Dismissals for trade union membership and activism have been reported in many central and eastern European countries, including Bosnia and Herzegovina, Bulgaria, Czech Republic, Macedonia, Poland and Serbia. Western Europe is not immune either, with dismissals reported in Belgium. A lack of confidence in the legal mechanisms to protect union rights is unsurprisingly apparent in Belarus, Kosovo and the Russian Federation. In Albania and Moldova weak enforcement by the labour inspectorate is also at issue.
These remain challenging times for the labour movement in Europe, with austere economic policies threatening to undermine the role and relationships of trade unions.
The rising wave of policies against working people in Europe
Grigor Gradev, PERC Executive Secretary
The pressures on labour relation systems continue to lead to a dramatic loss of trade union and worker rights. The main trends identified in 2010 have systematically intensified and set new ’records’ in 2011.
The situation for workers has only been aggravated by the nature and targets of the so-called rescue programmes imposed and implemented by the “Troika” – EU, ECB, and IMF in a number of EU member states. In 2011 we also witnessed the readiness of governments in other countries to be guided by the same approaches to address the challenges of the crisis.
The drive towards unilateral policy-making and drastic measures has a profound impact and long-term consequences for national and European systems of social dialogue along three main lines:
The attempts to bypass social partners and established mechanisms of dialogue have led to the outright rejection of joint positions, proposals or normative drafts prepared by trade unions and employers.
Governments increasingly proceed on that basis to try to discredit the rationale and undermine the architecture of collective and individual labour relations which underscore social peace, opening instead the gates of social and political unrest.
Second, the unilateral policy approach was extended to the international level. Opinions or advice provided by specialised bodies such as the ILO expressing concern over violations of fundamental labour standard related to reforms undertaken, have been ignored in a number of cases.

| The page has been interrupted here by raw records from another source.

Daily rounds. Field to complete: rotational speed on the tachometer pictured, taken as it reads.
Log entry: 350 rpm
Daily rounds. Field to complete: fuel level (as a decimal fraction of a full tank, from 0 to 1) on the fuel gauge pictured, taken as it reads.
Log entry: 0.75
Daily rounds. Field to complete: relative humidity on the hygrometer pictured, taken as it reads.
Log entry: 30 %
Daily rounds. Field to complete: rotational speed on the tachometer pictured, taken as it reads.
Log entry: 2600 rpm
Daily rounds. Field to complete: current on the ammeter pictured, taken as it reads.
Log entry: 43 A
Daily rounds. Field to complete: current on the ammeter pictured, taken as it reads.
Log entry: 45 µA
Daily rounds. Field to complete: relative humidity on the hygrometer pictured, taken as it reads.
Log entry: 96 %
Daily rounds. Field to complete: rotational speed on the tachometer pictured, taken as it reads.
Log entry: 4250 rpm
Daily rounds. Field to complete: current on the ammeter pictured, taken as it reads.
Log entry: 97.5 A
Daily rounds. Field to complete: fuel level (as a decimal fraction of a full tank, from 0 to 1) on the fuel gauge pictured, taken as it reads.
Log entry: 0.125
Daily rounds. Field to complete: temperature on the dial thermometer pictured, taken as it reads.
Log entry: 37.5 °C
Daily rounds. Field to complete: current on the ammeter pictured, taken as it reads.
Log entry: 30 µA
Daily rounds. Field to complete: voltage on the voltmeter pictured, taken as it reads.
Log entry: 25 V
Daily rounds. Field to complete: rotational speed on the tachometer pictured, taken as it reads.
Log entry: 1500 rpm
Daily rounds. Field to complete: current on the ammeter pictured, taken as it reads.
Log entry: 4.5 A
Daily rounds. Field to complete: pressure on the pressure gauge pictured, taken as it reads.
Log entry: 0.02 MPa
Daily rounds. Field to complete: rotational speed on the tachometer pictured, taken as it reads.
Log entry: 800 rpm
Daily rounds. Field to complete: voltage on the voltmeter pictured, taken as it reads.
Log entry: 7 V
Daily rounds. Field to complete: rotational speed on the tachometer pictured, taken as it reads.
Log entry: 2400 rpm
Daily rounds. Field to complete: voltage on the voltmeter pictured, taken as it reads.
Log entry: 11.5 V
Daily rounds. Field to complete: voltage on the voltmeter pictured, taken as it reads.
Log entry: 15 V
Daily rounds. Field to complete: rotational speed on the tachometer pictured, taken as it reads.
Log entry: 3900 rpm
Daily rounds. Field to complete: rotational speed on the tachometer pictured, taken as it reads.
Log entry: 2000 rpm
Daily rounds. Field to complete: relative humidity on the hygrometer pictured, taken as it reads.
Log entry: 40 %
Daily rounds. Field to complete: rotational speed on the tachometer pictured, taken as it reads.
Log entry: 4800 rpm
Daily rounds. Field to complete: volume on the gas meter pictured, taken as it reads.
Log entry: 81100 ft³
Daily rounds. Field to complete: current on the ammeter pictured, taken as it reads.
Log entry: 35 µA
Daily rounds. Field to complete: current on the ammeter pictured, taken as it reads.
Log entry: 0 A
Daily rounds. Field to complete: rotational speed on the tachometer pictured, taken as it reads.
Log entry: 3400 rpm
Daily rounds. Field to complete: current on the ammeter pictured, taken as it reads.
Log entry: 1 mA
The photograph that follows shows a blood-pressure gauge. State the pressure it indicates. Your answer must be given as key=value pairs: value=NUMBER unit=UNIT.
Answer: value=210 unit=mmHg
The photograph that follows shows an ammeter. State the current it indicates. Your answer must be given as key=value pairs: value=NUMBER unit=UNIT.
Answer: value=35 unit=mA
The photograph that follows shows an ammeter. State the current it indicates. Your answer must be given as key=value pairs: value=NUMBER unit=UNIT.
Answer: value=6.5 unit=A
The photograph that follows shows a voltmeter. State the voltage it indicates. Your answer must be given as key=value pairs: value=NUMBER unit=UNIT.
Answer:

And third, the rising number of instances where previously traditionally negotiated solutions and regimes of operation are increasingly replaced by normative prescriptions and rigid legal frames to consolidate the results of the unilateral policies. The EU economic governance policies and particularly the latest “fiscal pact” provide particular momentum along these lines even for countries not severely hit by the crisis. Obviously, eventual corrections of extreme solutions imposed in this way will necessitate major political mobilisation and actions.
As expected, the policies and actions outlined above have changed the practice of social dialogue at different levels across the region, in a range of cases leading to a fundamental restructuring, and in extreme cases to a complete destruction of dialogue. The ensuing erosion of the legitimacy of the political systems and the political elites has been best demonstrated by the mobilisation of youth movements, demanding more direct democracy, growing in parallel to the mounting trade union protest actions. The EU controversial policies to the challenges of the crisis as well as the actions discrediting the European Social Model have depressed the trust of its citizens to the lowest level on record and turned it to convenient argument for regimes pursuing specific types of “democracy” and actions.